4. Connect With Your Money Mindset
If you’ve been taking this time to improve your mental health, consider connecting with your money mindset. Even for the most financially-savvy of us, our emotions, self-worth, and sense of safety have a huge impact on how we interact with our money.
Are you beating yourself up for not creating an emergency fund months ago? Are you questioning the big career change you chose to make early this year?
You don’t need to bury your feelings. According to Ken Honda, when you think of money through feelings of stress and frustration, it probably doesn’t stick around. But when you make and treat money as a joyful exchange, then your money is happy and flows to you. So develop a positive money mantra that works for you. And when you’re feeling more at peace, practice taking small steps.
5. Be A Steady, Savvy Investor
If you already have a decent emergency fund and no high interest debt (above 8%), you should probably start investing now. Once you start, make sure you stay steady and make regular contributions to your account. Review your goals and understand your risk tolerance. And if you’re scared to start, remember these words from Warren Buffet, “Investing requires qualities of temperament way more than it requires qualities of intellect.”
6. Assess Your Budget
If you haven’t reviewed your budget recently, now is the time to dig in. Especially if you need to make any adjustments because your earnings changed.
Figure out if you need to make cuts to your discretionary spending or fixed living expenses as you ride this out. Getting your money—and spending—right during this time means staying the course and having the assurance that, in the long run, you will be okay.
7. Get Smarter About Your Credit Score
Try checking out your credit score using Credit Karma. It shows you your credit score, why your score is where it is. It also has fraud alerts to let you know if someone is trying to use your personal information. If you have a low credit score, try using these tips to boost it.
8. Learn Your Tax Bracket
I know, taxes probably aren’t your favorite topic, but I wouldn’t mention it if I didn’t think it would be useful. If you pay taxes, you should probably learn how they work. An easy money move to make is to study the difference tax brackets. You’ll notice that after your taxable income exceeds certain limits, the tax rate goes up.
Once you understand this you can see the benefit of contributing higher income amounts to a 401(k) or Traditional IRA—the deductible contributions save you money at the higher rate.
9. Try Your Best to Boost Your Retirement Contributions – even if it’s by just 1%
The least you can do is to contribute enough to secure your employer’s match, which is usually between 3% and 6%. Boosting my contributions is probably one of the wisest money moves I’ve made and would recommend anyone to do it, too.

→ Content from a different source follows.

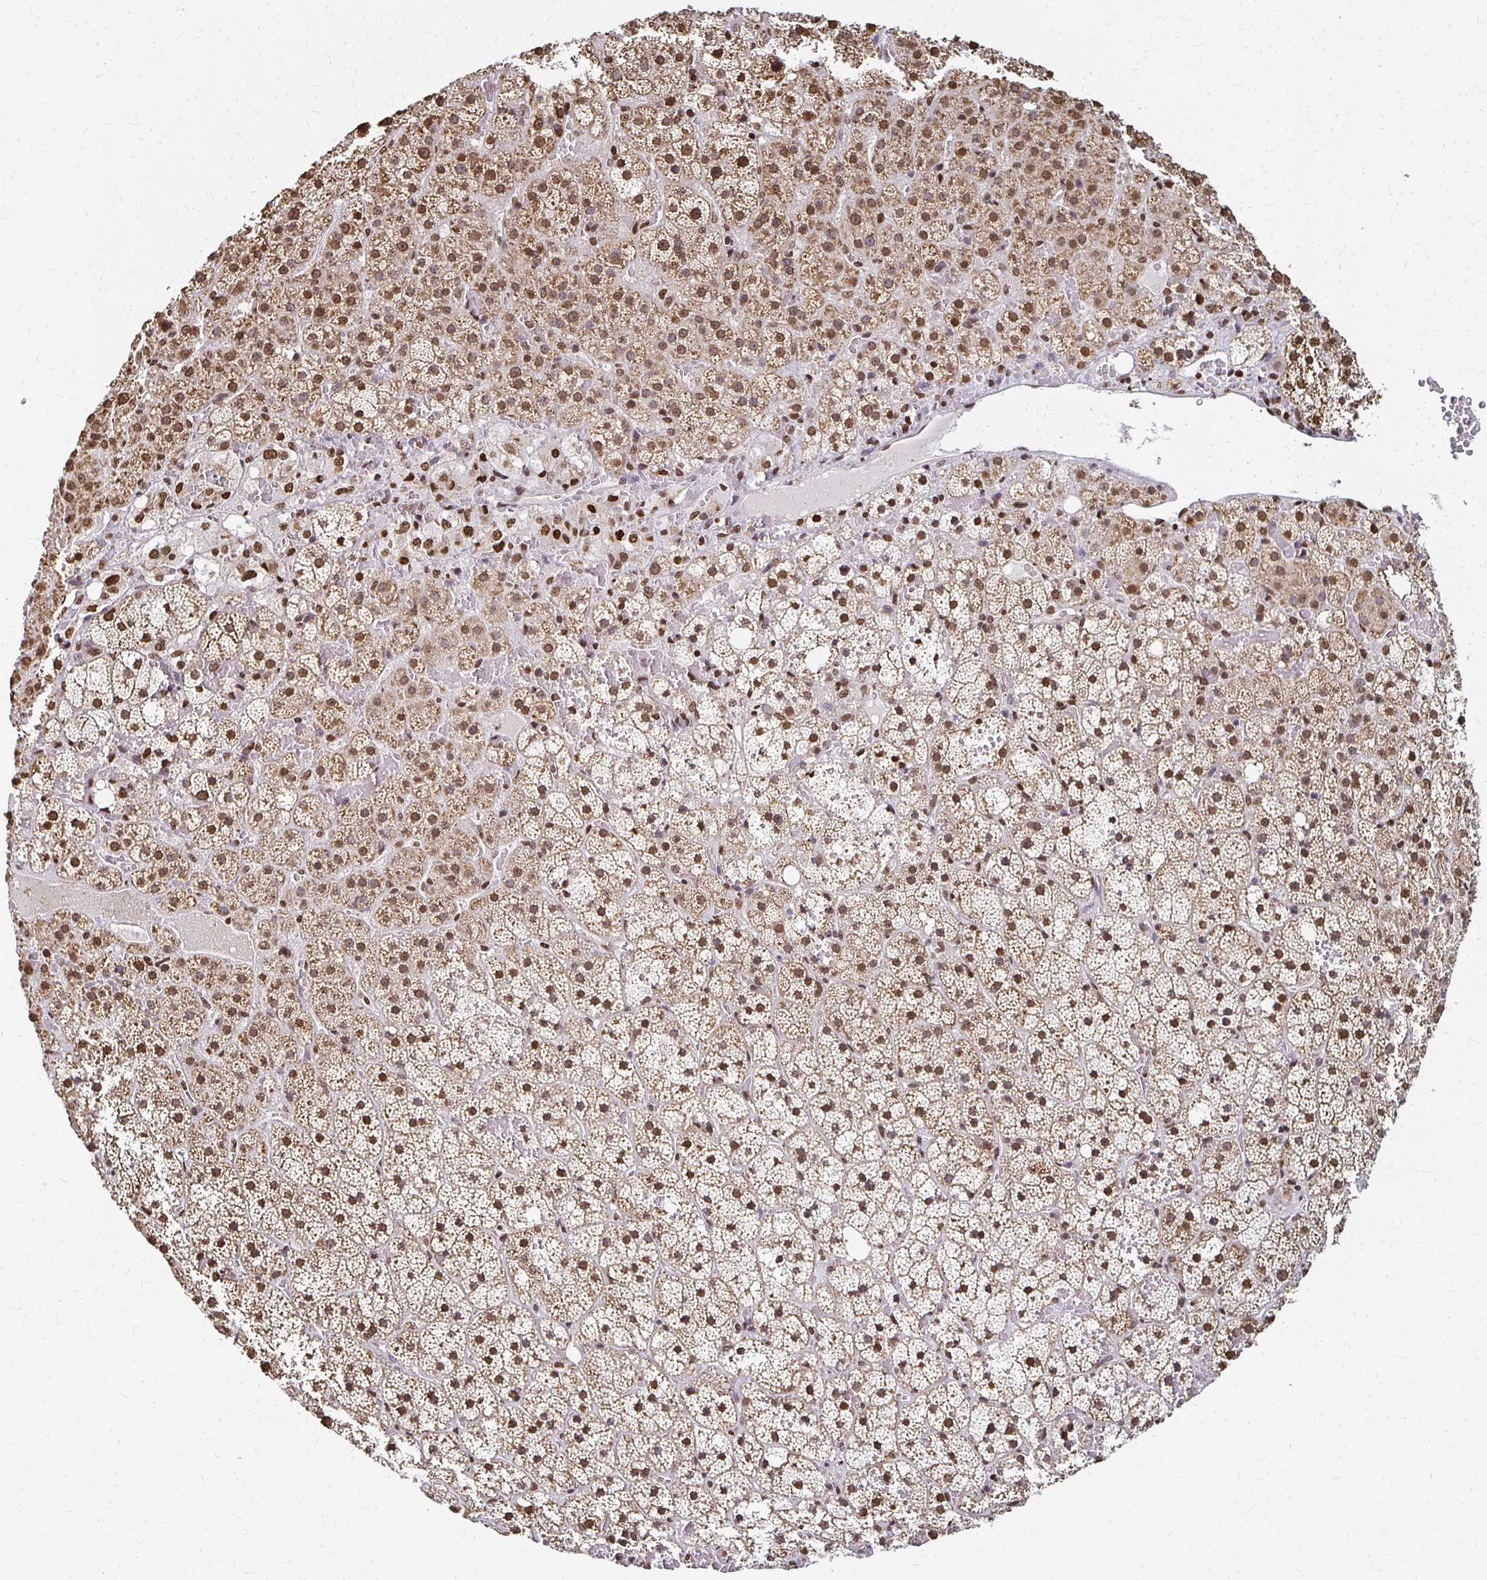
{"staining": {"intensity": "moderate", "quantity": ">75%", "location": "cytoplasmic/membranous,nuclear"}, "tissue": "adrenal gland", "cell_type": "Glandular cells", "image_type": "normal", "snomed": [{"axis": "morphology", "description": "Normal tissue, NOS"}, {"axis": "topography", "description": "Adrenal gland"}], "caption": "Immunohistochemistry staining of benign adrenal gland, which exhibits medium levels of moderate cytoplasmic/membranous,nuclear positivity in about >75% of glandular cells indicating moderate cytoplasmic/membranous,nuclear protein expression. The staining was performed using DAB (3,3'-diaminobenzidine) (brown) for protein detection and nuclei were counterstained in hematoxylin (blue).", "gene": "HOXA9", "patient": {"sex": "male", "age": 53}}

Saving for retirement is playing the long game, and every year counts. Take too long of a break and it will be more difficult to catch up later. Times are very uncertain now, and many people are struggling. But by making a few money moves now, you can improve your overall financial health and set yourself up for a brighter future.
10. Cancel at Least One Thing
Too many of us, myself included, have some type of recurring charge that is coming out of our bank account or being charged to our credit card. It is also probably something we don’t even use. It might be a magazine subscription, annual membership renewal fee, monthly perfume or something you signed up for accidentally. Scour your statements and set aside the time to cancel just one thing you don’t use.
Bonus points for cancelling something you do use that you could live without. That would give you more money to put toward your savings goals.